Stata Cox PH model with tvc()
stcox deer_hunt bear_hunt, tvc(deer_hunt) strata(winter lib_kill) efron robust cluster(wolf_ID)
failure _d: cause_endpoint2 == 4
analysis time _t: (date_endpoint-origin)
origin: time capture_date
id: wolf_ID
Iteration 0: log pseudolikelihood = -993.65252
Iteration 1: log pseudolikelihood = -990.70475
Iteration 2: log pseudolikelihood = -990.69386
Iteration 3: log pseudolikelihood = -990.69386
Refining estimates:
Iteration 0: log pseudolikelihood = -990.69386
Stratified Cox regr. -- Efron method for ties
No. of subjects = 513 Number of obs = 5,664
No. of failures = 231
Time at risk = 279430.5
Wald chi2(3) = 4.72
Log pseudolikelihood = -990.69386 Prob > chi2 = 0.1932
(Std. Err. adjusted for 513 clusters in wolf_ID)

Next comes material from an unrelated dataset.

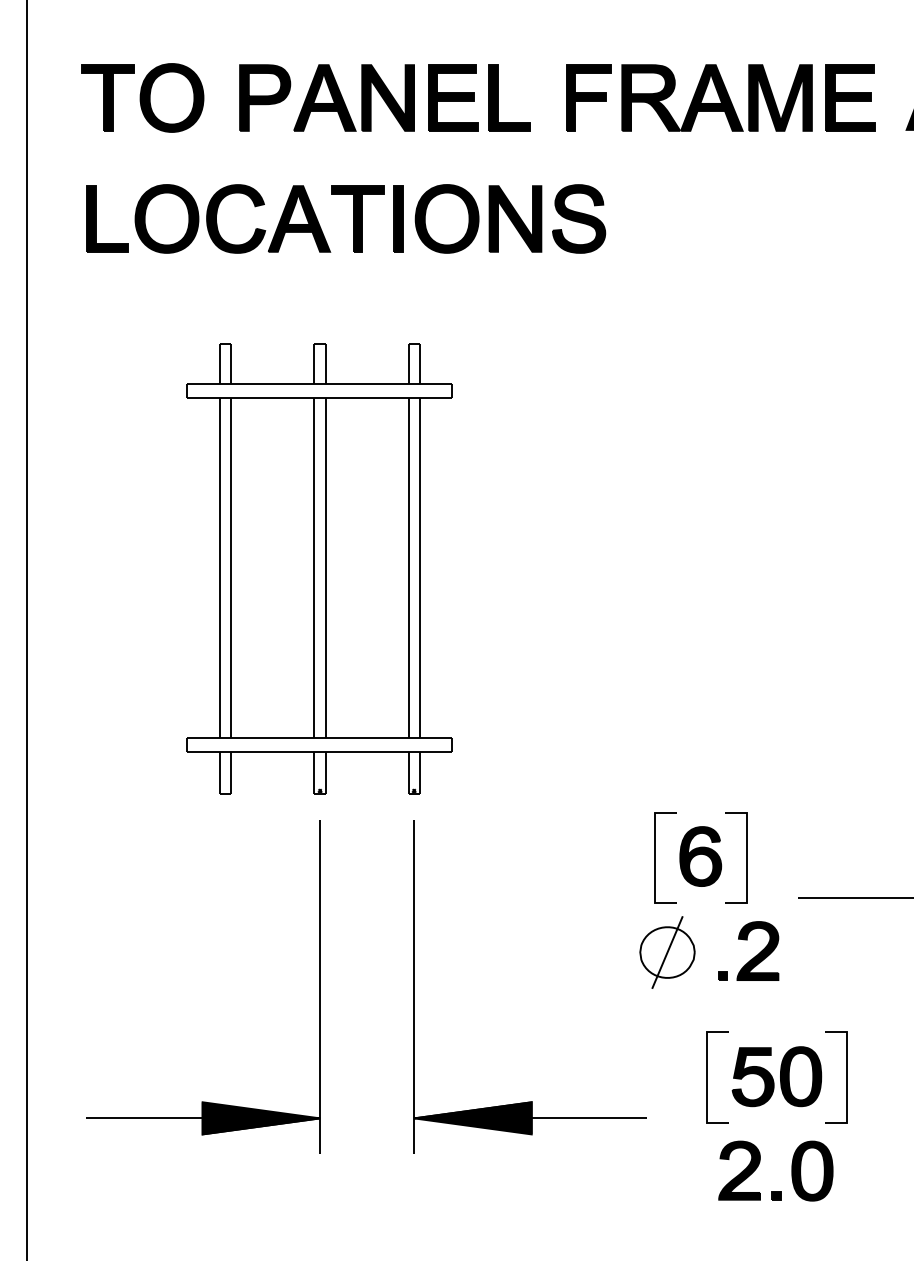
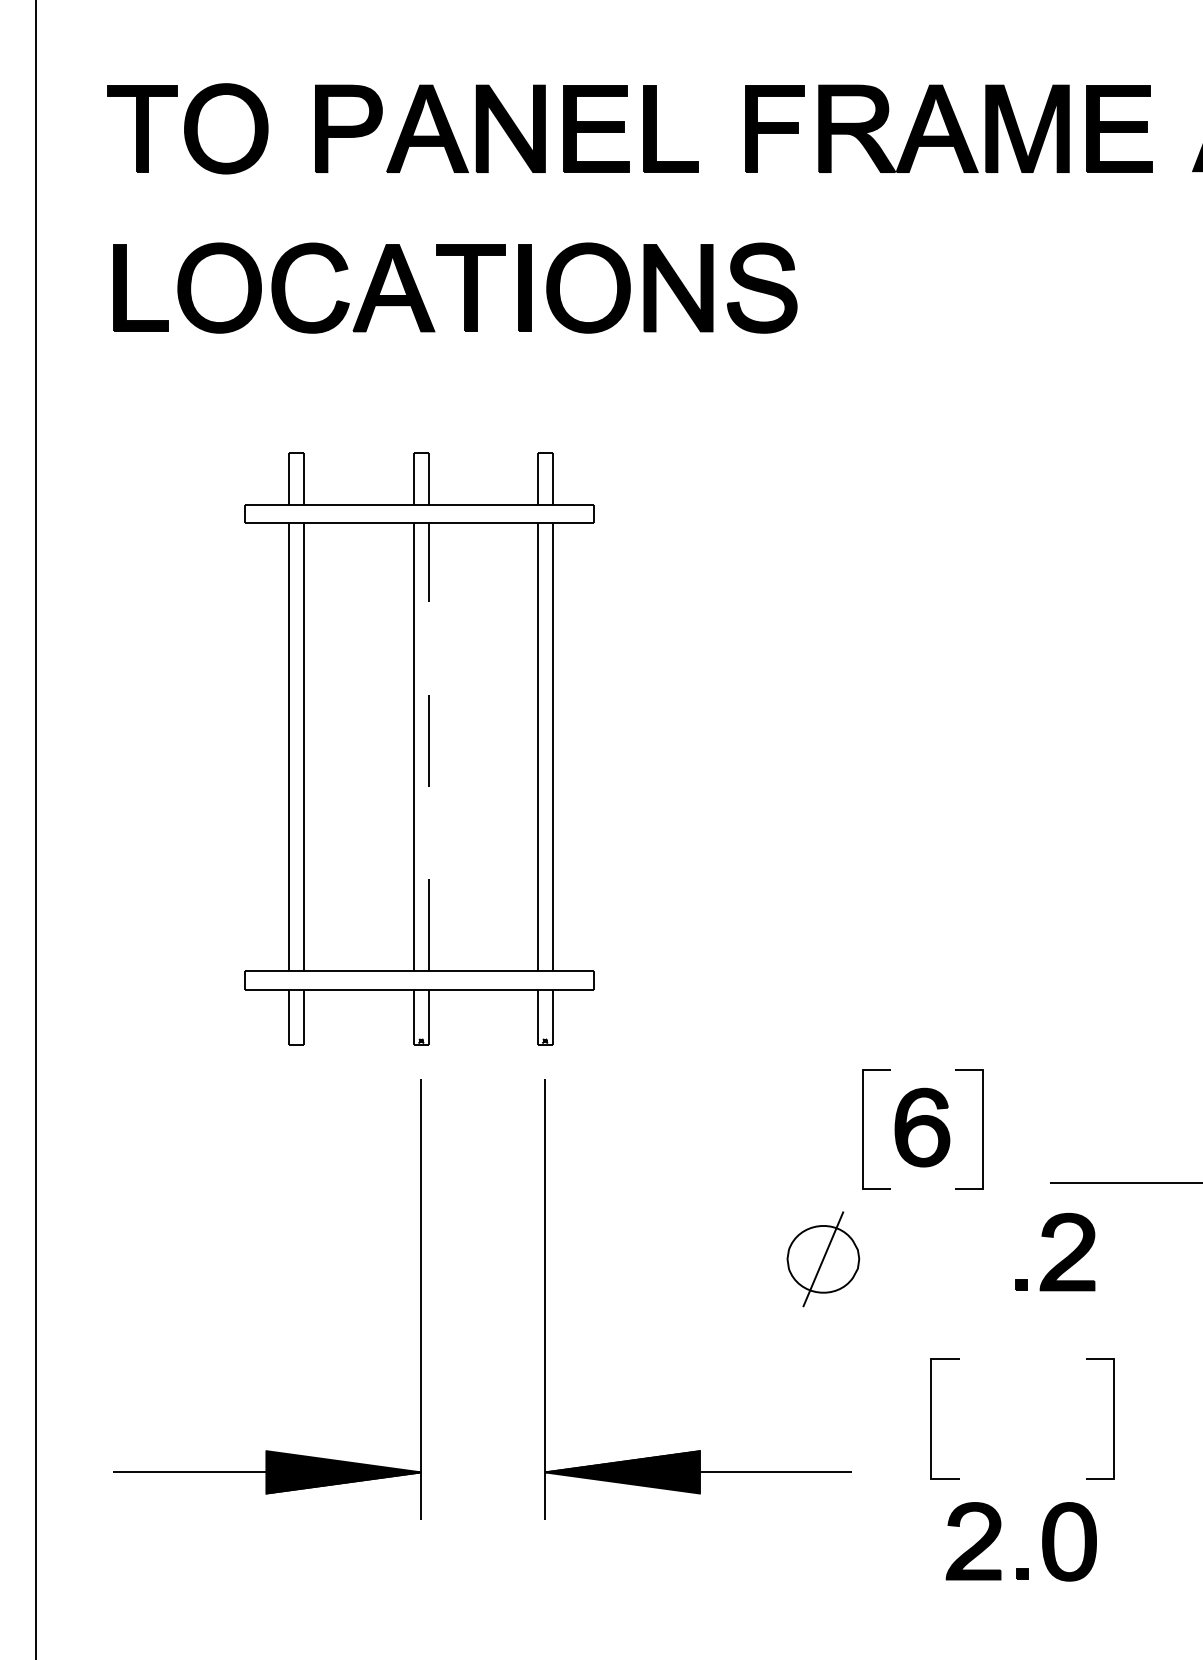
line: (325, 567) -> (428, 747), solid -> dashed
part: (667, 952) -> (823, 1259), moved
part: (754, 956) -> (1063, 1259), moved
part: (776, 1076) -> (1022, 1417), removed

--------------------------------------------------------------------------
| Robust
_t | Haz. Ratio Std. Err. z P>|z| [95% Conf Interval]

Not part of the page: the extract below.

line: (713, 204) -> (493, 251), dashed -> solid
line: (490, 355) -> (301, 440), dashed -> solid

-------------+------------------------------------------------------------
main |
deer_hunt | 1.043941 .2643779 0.17 0.865 .6354908 1.714915
bear_hunt | 1.204522 .2647525 0.85 0.397 .7829279 1.853138
-------------+------------------------------------------------------------
tvc |
deer_hunt | .9992683 .0004286 -1.71 0.088 .9984287 1.000109
------------------------------------------------------------------------------
Stratified by winter lib_kill
Note: Variables in tvc equation interacted with _t.
R Cox PH model with tt()
> LTF.tvc1.coxph <- coxph(Surv(`_t0`,`_t`, endpoint_r_enc=="ltf") ~ deer_hunt + bear_hunt + tt(deer_hunt) + strata(winter, lib_kill),
+ data=statadta, ties = "efron", id = wolf_ID, cluster = wolf_ID,
+ tt=function(x,t,...){x*t})
> summary(LTF.tvc1.coxph)
Call:
coxph(formula = Surv(`_t0`, `_t`, endpoint_r_enc == "ltf") ~
deer_hunt + bear_hunt + tt(deer_hunt) + strata(winter, lib_kill),
data = statadta, ties = "efron", tt = function(x, t, ...) {
x * t
}, id = wolf_ID, cluster = wolf_ID)
n= 5664, number of events= 231
coef exp(coef) se(coef) robust se z Pr(>|z|)
deer_hunt 0.4741848 1.6067039 0.2082257 0.2079728 2.280 0.02261 *
bear_hunt -0.7923208 0.4527927 0.1894531 0.1890497 -4.191 2.78e-05 ***
tt(deer_hunt)-0.0009312 0.9990692 0.0003442 0.0003612 -2.578 0.00994 **
---
Signif. codes: 0 ‘***’ 0.001 ‘**’ 0.01 ‘*’ 0.05 ‘.’ 0.1 ‘ ’ 1
exp(coef) exp(-coef) lower .95 upper .95
deer_hunt 1.6067 0.6224 1.0688 2.4153
bear_hunt 0.4528 2.2085 0.3126 0.6559
tt(deer_hunt) 0.9991 1.0009 0.9984 0.9998
Concordance= 0.634 (se = 0.02 )
Likelihood ratio test= 28.29 on 3 df, p=3e-06
Wald test = 25.6 on 3 df, p=1e-05
Score (logrank) test = 26.19 on 3 df, p=9e-06, Robust = 32.6 p=4e-07
Moreover, I checked this post before posting this because I did not find it very helpful. The 'noadjust' Stata command was useful for SEs, but it does not answer my main issue of also getting different covariate coefficients between programs for the main and time-varying effects when I add those time-varying effects to the Cox model in each program (and the same formula for calculating the time-varying effects). That is really my main concern: the difference in covariate estimates seems substantial and would result in different prescriptions, I believe
I have been unable to figure out what is happening there, and am hoping the community can help.